Wednesday, February 10, 2016

Assignment 2: Sound







Assignment 2: Sound


We have learned that the sound artist John Cage believed that all sounds are musical and worth paying attention to. After completing the listening exercise and learning about John Cage’s work, I think that I really have become more aware of the beauty in everyday sounds. When I was gathering sound recordings for this project, I noticed that I very frequently hear the sounds of doors opening and closing. Every door makes a unique sound with it's own combination of metal clicks and bumps and vibrations. When you hear something in real life, there is no loss of quality from a recording or a speaker. There really is a musical quality to even the most mundane, everyday sounds.

I gathered sounds over the weekend by taking my phone out to record anything that stood out to me during the day, like birds calling and doors closing.

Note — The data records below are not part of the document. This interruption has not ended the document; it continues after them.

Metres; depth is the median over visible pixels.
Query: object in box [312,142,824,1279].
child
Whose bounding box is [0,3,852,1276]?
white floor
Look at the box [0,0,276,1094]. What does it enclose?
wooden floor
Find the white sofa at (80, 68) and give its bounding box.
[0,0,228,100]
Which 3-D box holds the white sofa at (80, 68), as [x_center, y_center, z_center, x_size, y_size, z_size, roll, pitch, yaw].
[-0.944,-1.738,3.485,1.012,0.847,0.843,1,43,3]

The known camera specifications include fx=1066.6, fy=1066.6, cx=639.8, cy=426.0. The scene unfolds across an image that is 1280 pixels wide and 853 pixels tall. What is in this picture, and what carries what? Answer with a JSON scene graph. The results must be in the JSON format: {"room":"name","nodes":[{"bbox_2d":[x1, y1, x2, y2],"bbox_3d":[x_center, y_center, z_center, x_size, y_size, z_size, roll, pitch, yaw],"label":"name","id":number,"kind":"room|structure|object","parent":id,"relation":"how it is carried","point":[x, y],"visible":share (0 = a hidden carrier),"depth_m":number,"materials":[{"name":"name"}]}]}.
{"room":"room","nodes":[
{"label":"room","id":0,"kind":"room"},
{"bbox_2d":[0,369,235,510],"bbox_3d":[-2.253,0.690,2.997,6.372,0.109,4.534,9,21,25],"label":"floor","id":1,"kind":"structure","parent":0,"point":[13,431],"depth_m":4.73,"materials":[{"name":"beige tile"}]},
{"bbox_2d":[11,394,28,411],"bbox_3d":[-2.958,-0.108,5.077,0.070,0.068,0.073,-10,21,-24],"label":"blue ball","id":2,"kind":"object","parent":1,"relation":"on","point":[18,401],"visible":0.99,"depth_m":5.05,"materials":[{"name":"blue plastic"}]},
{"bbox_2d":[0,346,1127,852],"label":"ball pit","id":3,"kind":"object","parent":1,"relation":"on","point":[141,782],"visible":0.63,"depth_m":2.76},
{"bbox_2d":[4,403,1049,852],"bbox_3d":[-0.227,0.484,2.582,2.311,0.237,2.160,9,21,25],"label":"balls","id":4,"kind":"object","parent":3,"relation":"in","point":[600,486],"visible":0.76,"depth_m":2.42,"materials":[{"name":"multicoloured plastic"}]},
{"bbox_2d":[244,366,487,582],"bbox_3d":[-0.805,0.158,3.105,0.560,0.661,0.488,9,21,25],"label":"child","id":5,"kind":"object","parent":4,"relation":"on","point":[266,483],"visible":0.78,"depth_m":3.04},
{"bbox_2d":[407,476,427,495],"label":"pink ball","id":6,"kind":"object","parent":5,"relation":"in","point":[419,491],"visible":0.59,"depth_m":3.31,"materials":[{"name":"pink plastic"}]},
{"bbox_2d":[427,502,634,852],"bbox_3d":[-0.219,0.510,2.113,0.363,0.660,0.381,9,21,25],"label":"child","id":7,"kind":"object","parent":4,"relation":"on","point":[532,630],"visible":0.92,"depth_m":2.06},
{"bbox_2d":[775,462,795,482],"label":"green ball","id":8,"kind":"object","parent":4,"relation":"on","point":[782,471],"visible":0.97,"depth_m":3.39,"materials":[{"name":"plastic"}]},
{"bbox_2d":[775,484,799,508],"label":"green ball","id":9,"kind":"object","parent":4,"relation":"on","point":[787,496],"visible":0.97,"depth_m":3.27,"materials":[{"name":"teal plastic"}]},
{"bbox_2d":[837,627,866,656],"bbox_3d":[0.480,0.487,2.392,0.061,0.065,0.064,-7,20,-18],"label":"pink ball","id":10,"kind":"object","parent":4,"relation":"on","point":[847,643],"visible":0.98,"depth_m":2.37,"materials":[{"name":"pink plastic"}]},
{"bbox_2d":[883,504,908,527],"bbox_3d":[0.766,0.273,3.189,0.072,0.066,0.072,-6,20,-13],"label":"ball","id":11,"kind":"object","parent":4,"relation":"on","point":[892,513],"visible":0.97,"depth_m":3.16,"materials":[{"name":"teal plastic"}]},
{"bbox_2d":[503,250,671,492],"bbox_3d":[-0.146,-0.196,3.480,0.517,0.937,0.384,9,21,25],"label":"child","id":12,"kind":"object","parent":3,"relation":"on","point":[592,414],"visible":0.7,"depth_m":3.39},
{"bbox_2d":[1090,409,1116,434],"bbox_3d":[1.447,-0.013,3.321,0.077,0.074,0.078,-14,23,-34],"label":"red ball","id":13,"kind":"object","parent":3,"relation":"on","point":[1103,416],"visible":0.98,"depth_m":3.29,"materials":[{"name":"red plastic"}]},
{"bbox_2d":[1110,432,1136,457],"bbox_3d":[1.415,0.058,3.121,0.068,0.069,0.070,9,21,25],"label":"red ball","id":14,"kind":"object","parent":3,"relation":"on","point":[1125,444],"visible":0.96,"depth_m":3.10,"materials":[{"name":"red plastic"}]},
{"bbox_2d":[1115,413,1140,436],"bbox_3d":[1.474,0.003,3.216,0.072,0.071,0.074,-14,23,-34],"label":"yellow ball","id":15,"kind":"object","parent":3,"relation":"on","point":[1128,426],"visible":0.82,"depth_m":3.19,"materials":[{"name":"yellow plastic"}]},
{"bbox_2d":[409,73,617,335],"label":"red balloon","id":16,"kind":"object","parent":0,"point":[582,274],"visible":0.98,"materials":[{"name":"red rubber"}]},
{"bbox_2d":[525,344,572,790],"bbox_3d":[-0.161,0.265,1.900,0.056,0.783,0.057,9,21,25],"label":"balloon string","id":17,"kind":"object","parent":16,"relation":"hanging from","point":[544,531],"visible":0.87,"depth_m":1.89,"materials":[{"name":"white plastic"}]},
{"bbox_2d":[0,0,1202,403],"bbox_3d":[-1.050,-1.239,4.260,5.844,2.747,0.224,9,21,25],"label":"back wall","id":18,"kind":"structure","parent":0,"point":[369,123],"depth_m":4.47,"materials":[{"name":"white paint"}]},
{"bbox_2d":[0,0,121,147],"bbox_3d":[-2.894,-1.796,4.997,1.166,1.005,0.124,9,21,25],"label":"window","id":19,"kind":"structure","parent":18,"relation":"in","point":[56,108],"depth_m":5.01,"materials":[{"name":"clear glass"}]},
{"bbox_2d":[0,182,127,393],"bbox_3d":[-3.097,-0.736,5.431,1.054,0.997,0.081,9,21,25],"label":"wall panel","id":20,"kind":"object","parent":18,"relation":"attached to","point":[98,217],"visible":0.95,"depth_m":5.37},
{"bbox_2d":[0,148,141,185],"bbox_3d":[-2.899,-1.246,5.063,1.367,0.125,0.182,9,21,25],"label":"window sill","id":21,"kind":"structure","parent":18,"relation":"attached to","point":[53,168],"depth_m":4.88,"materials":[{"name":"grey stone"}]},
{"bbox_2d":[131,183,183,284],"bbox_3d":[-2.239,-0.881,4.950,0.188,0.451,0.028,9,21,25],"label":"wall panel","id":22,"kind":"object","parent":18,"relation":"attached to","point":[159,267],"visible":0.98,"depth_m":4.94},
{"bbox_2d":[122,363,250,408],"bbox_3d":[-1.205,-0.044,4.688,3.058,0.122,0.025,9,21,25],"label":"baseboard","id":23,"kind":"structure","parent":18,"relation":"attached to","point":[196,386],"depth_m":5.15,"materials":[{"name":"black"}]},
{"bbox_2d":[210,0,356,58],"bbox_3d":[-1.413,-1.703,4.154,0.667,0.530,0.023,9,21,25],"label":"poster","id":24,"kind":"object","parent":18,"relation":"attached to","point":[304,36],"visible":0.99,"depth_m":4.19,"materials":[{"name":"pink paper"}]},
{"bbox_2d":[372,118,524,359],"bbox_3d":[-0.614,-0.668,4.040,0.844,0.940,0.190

I also specifically sought and created a lot of destructive sounds like popping and crunching, the sound of my hand saw cutting down a dead ash sapling, and paper ripping. I enjoyed listening to the isolation of each sound in the recordings. It was like taking photographs, except that the sound is less contextually expressive and more descriptive of time as it passes.

 When it came time to put all of the sounds together, I found that I had no plan for them. I distorted some sounds, although it’s very hard to hear in the finished composition, and I layered many of them on top of each other. Each one had a specific order and place in the composition, but what I came up with was a cacophony, and I was fairly displeased at first. I have taken some time to think about it, and I think what happened was that once again I approached making a piece without a plan, and what came through was how I felt at the time. Sometimes in a comic an artist will give a character a thought bubble with only an angry scribble in it to describe how the character feels. This sound composition might be somewhat of an auditory version of that scribble. Maybe the chaos will convey that mood, of being fatigued, and stressed about school and how many things are happening at once; doors opening, and doors closing.